PROBLEM TO WORK ON:
Reproduce the rows from their start up to and including the line with "dans la limite", character for character.

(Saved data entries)

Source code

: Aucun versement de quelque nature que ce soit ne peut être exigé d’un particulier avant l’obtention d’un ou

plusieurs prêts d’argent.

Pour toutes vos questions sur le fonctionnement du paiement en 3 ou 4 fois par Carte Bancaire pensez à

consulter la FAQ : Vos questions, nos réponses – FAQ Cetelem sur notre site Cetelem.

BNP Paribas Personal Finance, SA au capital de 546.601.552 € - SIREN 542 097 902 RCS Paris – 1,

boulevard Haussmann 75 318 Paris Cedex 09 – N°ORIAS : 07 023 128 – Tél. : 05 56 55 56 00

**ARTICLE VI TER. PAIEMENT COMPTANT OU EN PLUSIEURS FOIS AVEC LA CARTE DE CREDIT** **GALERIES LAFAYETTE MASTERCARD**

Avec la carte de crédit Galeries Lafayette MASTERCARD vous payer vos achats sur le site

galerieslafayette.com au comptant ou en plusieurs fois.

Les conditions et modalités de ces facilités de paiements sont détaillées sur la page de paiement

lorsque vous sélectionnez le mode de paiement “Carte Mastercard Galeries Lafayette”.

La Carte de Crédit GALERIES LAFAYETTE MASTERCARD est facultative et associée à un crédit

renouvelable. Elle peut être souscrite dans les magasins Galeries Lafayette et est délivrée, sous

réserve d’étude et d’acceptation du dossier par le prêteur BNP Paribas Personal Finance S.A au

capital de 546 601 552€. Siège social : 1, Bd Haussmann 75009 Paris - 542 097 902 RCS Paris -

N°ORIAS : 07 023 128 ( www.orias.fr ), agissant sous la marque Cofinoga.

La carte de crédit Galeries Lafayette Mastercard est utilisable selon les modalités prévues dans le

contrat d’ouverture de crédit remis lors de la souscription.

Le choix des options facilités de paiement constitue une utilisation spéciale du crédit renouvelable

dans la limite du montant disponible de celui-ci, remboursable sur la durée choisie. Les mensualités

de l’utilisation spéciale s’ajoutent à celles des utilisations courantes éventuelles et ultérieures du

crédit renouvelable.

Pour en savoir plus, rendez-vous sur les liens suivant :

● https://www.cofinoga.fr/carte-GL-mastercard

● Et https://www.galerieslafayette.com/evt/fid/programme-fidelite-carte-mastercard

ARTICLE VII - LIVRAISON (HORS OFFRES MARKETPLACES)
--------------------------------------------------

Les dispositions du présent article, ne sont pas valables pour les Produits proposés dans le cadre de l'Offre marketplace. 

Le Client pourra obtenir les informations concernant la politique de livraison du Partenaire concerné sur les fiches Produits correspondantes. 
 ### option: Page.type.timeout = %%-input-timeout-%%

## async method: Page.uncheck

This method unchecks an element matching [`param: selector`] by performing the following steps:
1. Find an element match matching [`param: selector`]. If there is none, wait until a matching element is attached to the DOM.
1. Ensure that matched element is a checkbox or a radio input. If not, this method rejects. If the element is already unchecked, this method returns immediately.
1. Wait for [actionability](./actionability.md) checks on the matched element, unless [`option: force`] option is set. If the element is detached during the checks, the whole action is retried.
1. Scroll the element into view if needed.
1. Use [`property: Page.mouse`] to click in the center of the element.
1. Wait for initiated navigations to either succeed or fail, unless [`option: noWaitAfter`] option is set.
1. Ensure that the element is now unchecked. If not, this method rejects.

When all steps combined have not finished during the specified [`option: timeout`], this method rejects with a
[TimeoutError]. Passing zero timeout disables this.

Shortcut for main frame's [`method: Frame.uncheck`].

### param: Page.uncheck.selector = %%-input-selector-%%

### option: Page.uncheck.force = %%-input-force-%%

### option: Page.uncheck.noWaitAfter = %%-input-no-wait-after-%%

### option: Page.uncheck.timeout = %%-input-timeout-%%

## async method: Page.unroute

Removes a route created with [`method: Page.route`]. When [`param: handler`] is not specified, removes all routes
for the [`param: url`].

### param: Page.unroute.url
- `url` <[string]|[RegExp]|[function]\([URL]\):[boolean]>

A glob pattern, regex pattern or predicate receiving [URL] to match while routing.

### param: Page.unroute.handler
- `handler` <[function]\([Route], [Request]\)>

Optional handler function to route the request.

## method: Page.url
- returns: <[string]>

WRITTEN SOLUTION:
Source code

: Aucun versement de quelque nature que ce soit ne peut être exigé d’un particulier avant l’obtention d’un ou

plusieurs prêts d’argent.

Pour toutes vos questions sur le fonctionnement du paiement en 3 ou 4 fois par Carte Bancaire pensez à

consulter la FAQ : Vos questions, nos réponses – FAQ Cetelem sur notre site Cetelem.

BNP Paribas Personal Finance, SA au capital de 546.601.552 € - SIREN 542 097 902 RCS Paris – 1,

boulevard Haussmann 75 318 Paris Cedex 09 – N°ORIAS : 07 023 128 – Tél. : 05 56 55 56 00

**ARTICLE VI TER. PAIEMENT COMPTANT OU EN PLUSIEURS FOIS AVEC LA CARTE DE CREDIT** **GALERIES LAFAYETTE MASTERCARD**

Avec la carte de crédit Galeries Lafayette MASTERCARD vous payer vos achats sur le site

galerieslafayette.com au comptant ou en plusieurs fois.

Les conditions et modalités de ces facilités de paiements sont détaillées sur la page de paiement

lorsque vous sélectionnez le mode de paiement “Carte Mastercard Galeries Lafayette”.

La Carte de Crédit GALERIES LAFAYETTE MASTERCARD est facultative et associée à un crédit

renouvelable. Elle peut être souscrite dans les magasins Galeries Lafayette et est délivrée, sous

réserve d’étude et d’acceptation du dossier par le prêteur BNP Paribas Personal Finance S.A au

capital de 546 601 552€. Siège social : 1, Bd Haussmann 75009 Paris - 542 097 902 RCS Paris -

N°ORIAS : 07 023 128 ( www.orias.fr ), agissant sous la marque Cofinoga.

La carte de crédit Galeries Lafayette Mastercard est utilisable selon les modalités prévues dans le

contrat d’ouverture de crédit remis lors de la souscription.

Le choix des options facilités de paiement constitue une utilisation spéciale du crédit renouvelable

dans la limite du montant disponible de celui-ci, remboursable sur la durée choisie. Les mensualités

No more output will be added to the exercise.